Passage
• • •
A host of potential objections spring to mind, but the objections are, on the whole, easily surmounted. The employee must commit to a period of pension payments once the debt is repaid; the employer wins staff loyalty; the government saves on benefits in the long-term; and two inter-related problems – rising debt and falling savings – would be tackled in what is arguably a win-win scenario.

Another simple but effective proposal in the report is already in action – a "save back" option allowing shoppers to divert money into their savings accounts at the point of purchase, in the same way that they can request cash back. Some supermarkets already offer Save Back, including Sainsbury's, and it will feature prominently in the Tesco Bank proposition.

The new government has so far given no indication that it has credible ideas to tackle the savings crisis. Instead, it has announced two policies – raising capital gains tax and scrapping child trust funds – that undermine George Osborne's pre-election rhetoric about restoring the savings culture. If the government is serious about creating a new savings culture, fresh thinking, such as Aegon's proposals, must be taken seriously.
• • •
Requirements
**A.** In the entries, reproduce the lines from the one containing "pose: elev=229.2 azim=79.8" through the end of the entries, both included, leaving out the pictures.
**B.** Pick up the passage on the savings culture and continue it past its last sentence.
The passage and the entries are separate, unrelated material.

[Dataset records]
• • •
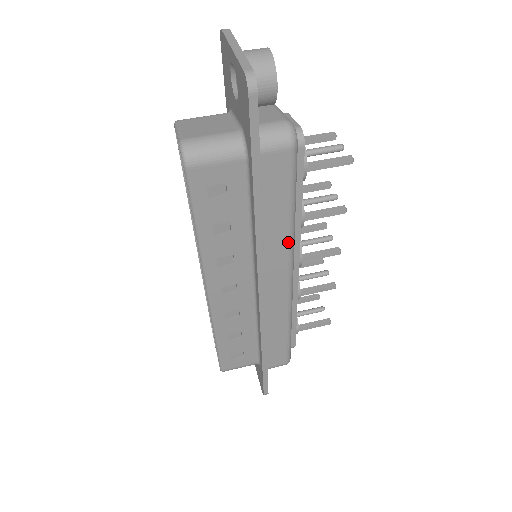
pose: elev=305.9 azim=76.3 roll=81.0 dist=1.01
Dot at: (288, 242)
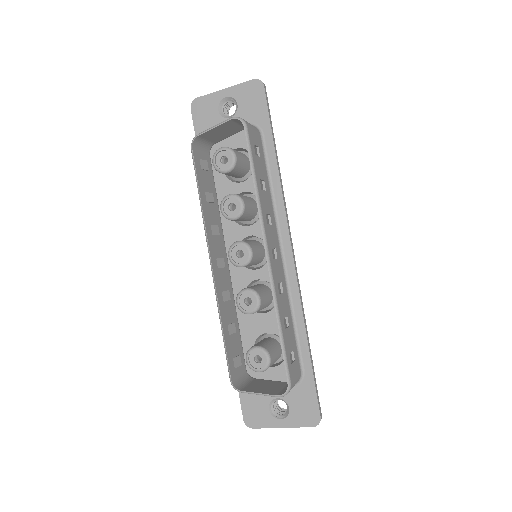
Dot at: (286, 208)
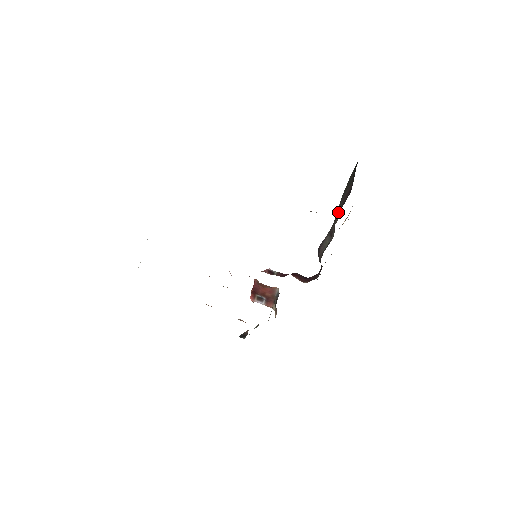
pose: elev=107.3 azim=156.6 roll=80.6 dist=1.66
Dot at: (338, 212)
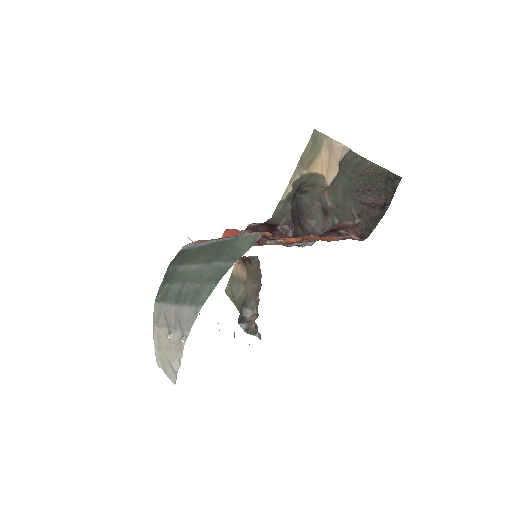
Dot at: (354, 214)
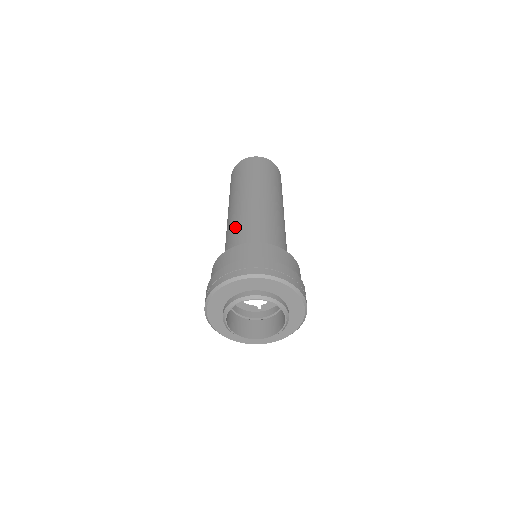
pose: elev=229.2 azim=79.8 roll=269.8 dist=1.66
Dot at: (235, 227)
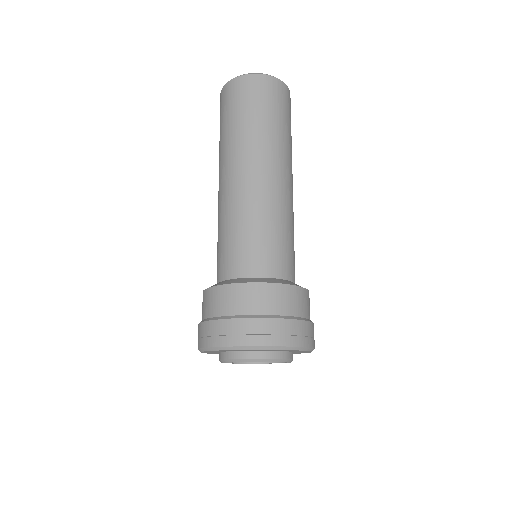
Dot at: (232, 227)
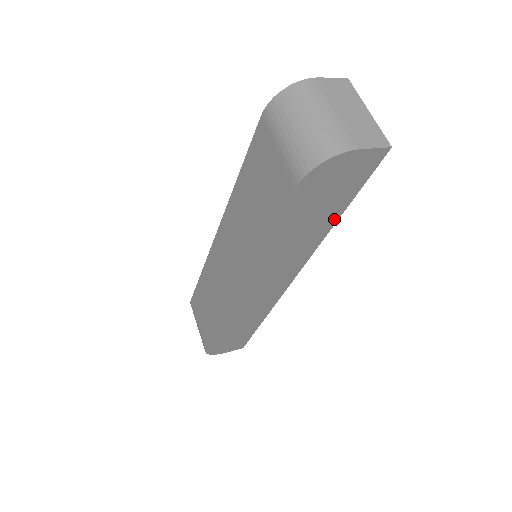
• • •
Answer set
**A.**
pose: elev=229.2 azim=79.8 roll=269.8 dist=1.66
Dot at: (235, 227)
Dot at: (232, 227)

**B.**
Equitable Life

A YEAR ago the Parliamentary Ombudsman, Ann Abraham, criticised ministers for rejecting her recommendations on Equitable Life. In 2008, Abraham found that regulatory failure by various government departments contributed to thousands of policyholders losing their retirement savings after the near-collapse of the insurer in 2000. The government acknowledged some regulatory failures, but decided that compensation would be means-tested.

Now the new government says it will set up an independent scheme in which non-means-tested redress would be paid to former and existing policyholders and the dependants of policyholders who had died. All very promising, but policyholders are not counting their chickens just yet – with a cost that could reach 5 billion, the promised compensation will doubtless be subject to yet more delays and revision.